Es gebe eine Reihe von Wegen, auf denen der Klimawandel die psychische Gesundheit beeinträchtige, sagt der Psychiater Andreas Meyer-Lindenberg. Der Direktor des Zentralinstituts für seelische Gesundheit in Mannheim verwies auf die zunehmenden extremen Wetterlagen, die zu posttraumatischen Störungen führen könnten. Aber auch steigende Wasserspiegel und die dadurch ausgelöste Migration spielten eine Rolle.


Außerdem gebe es das Phänomen des "ecological grief" (Ökologische Trauer), einer Trauer über die Vernichtung der Lebensgrundlagen durch die Erderwärmung, das auf dem heute virtuell tagenden Kongress der Deutschen Gesellschaft für Psychiatrie und Psychotherapie (DGPPN) stark diskutiert werde.

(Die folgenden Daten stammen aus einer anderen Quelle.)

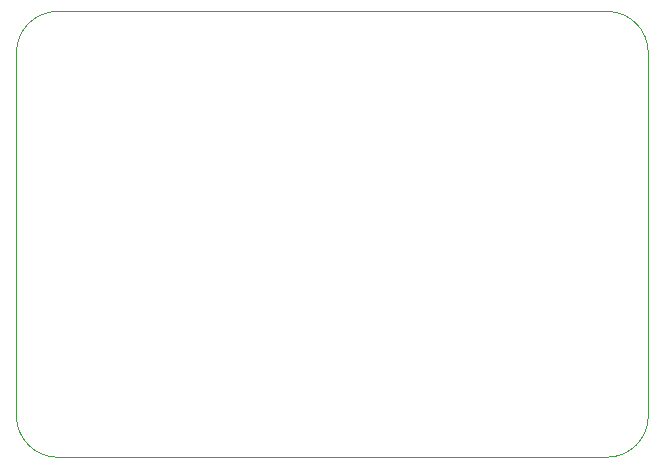
<source format=gbr>
%TF.GenerationSoftware,KiCad,Pcbnew,9.0.3*%
%TF.CreationDate,2025-08-18T13:56:50-05:00*%
%TF.ProjectId,PeripheralSOM,50657269-7068-4657-9261-6c534f4d2e6b,rev?*%
%TF.SameCoordinates,Original*%
%TF.FileFunction,Profile,NP*%
%FSLAX46Y46*%
G04 Gerber Fmt 4.6, Leading zero omitted, Abs format (unit mm)*
G04 Created by KiCad (PCBNEW 9.0.3) date 2025-08-18 13:56:50*
%MOMM*%
%LPD*%
G01*
G04 APERTURE LIST*
%TA.AperFunction,Profile*%
%ADD10C,0.100000*%
%TD*%
G04 APERTURE END LIST*
D10*
X162750000Y-77750000D02*
X162750000Y-108500000D01*
X112750000Y-74250000D02*
X159250000Y-74250000D01*
X162750000Y-108500000D02*
G75*
G02*
X159250000Y-112000000I-3500000J0D01*
G01*
X159250000Y-74250000D02*
G75*
G02*
X162750000Y-77750000I0J-3500000D01*
G01*
X112750000Y-112000000D02*
G75*
G02*
X109250000Y-108500000I0J3500000D01*
G01*
X109250000Y-108500000D02*
X109250000Y-77750000D01*
X159250000Y-112000000D02*
X112750000Y-112000000D01*
X109250000Y-77750000D02*
G75*
G02*
X112750000Y-74250000I3500000J0D01*
G01*
M02*

</source>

Trauer-Reaktionen bei Klima-Aktivisten

Der Klimawandel sei eine Katastrophe, die aber erst langsam erfahrbar sei, sagt Meyer-Lindenberg. Deshalb handele es sich bei der Trauerreaktion nicht um eine anerkannte psychische Störung. Allerdings sei das Phänomen beispielsweise bei Klima-Aktivisten zu beobachten, beispielsweise bei Leuten, die sich für Fridays for Future engagieren. "Die tun das tatsächlich häufig aus einer erlebten existentiellen Betroffenheit." Sie schilderten relativ häufig solche Trauerreaktionen. Als Psychiater habe er auch solche Patienten.
Um von einer psychischen Erkrankung zu sprechen, müssten Kriterien einer gewissen Dauer und Schwere gegeben sein, sagt Meyer-Lindenberg. Eine Depression beeinträchtige beispielsweise die Bewältigung des Alltags. Sonst spreche man von einer einfachen Trauerreaktion oder einer Verstimmung.

Einpreisen in Klimamodelle

Auf dem Kongress werde auch über mögliche Therapien diskutiert. Gerade im Kampf gegen depressive Stimmungen könne man viele Erfolge vorweisen, sagt der Psychiater. Es gebe neue Psychotherapien, die solche Themen stärker berücksichtigten. Als Forscher wirke man auch daran mit, die Effekte der Klimaerwärmung auf die Psyche in die Klimamodelle über die Folgen der Erderwärmung mit aufzunehmen. Das müsse eingepreist und in Rechnung gestellt werden.